▶ YOUR OBJECTIVE
Go through the lines below. Copy those with "options".

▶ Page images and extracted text
>>>
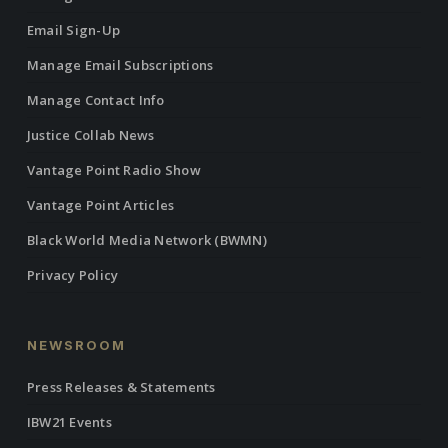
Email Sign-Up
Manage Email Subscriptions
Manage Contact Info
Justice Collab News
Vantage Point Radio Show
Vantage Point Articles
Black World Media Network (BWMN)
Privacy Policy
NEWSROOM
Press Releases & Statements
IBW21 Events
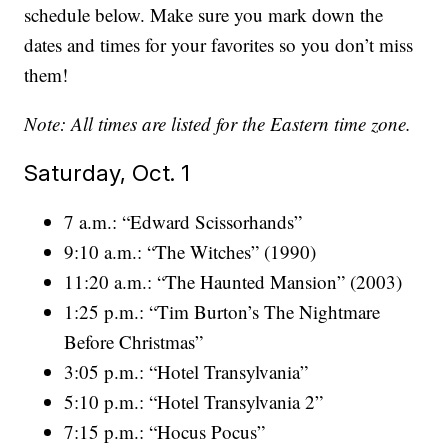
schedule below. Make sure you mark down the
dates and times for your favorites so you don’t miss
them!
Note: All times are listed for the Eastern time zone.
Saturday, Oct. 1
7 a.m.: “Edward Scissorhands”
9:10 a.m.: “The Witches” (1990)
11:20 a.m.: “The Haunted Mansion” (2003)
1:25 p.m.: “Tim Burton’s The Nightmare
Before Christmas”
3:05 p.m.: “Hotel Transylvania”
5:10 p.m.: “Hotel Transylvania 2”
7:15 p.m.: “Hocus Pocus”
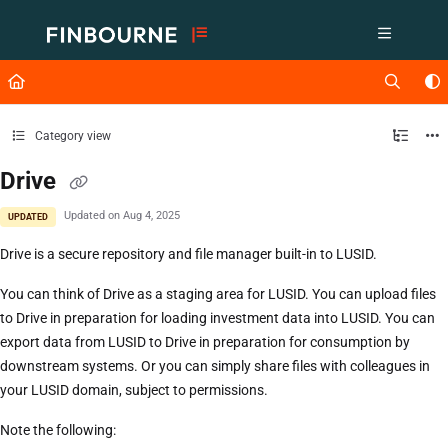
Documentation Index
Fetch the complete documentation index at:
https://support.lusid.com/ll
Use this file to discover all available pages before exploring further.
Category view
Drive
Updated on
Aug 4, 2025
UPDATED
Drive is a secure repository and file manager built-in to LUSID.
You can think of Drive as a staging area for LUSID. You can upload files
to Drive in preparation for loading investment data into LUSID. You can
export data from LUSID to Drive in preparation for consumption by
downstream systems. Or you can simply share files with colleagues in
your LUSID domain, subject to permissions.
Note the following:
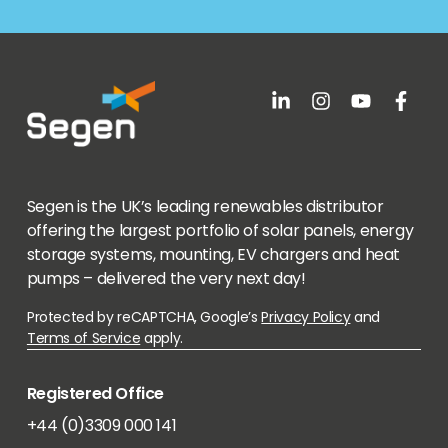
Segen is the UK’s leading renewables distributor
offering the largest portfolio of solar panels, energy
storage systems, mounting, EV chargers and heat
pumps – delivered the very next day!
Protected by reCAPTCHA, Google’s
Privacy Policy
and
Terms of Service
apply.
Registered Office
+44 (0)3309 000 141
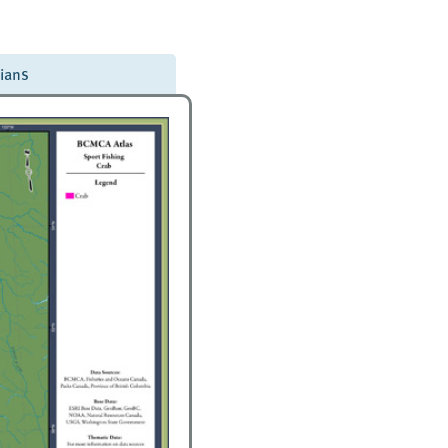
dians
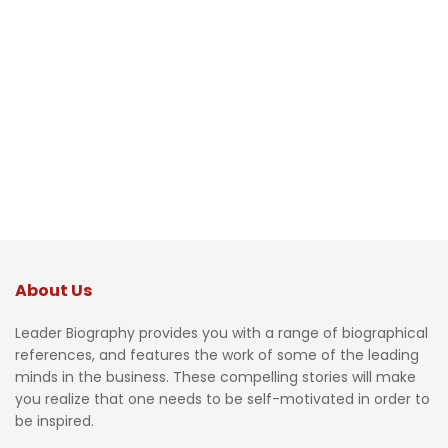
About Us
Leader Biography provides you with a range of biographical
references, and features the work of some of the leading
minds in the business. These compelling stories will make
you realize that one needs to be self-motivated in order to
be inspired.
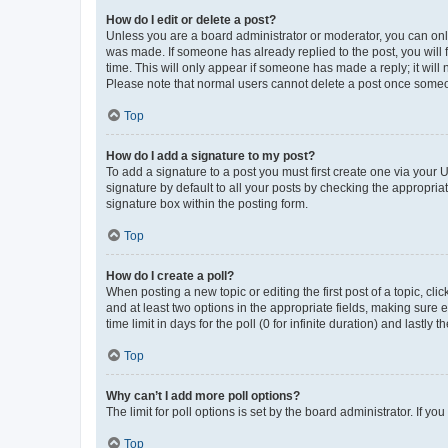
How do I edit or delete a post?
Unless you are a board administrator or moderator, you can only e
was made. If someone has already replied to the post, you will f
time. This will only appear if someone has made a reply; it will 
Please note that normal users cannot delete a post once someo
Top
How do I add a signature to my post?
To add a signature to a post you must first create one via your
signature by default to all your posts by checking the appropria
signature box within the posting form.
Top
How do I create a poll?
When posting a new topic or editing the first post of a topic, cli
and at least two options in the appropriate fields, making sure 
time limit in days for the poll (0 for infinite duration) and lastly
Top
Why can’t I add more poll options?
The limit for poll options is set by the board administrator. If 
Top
<<<
▶ YOUR SOLUTION
and at least two options in the appropriate fields, making sure 
Why can’t I add more poll options?
The limit for poll options is set by the board administrator. If 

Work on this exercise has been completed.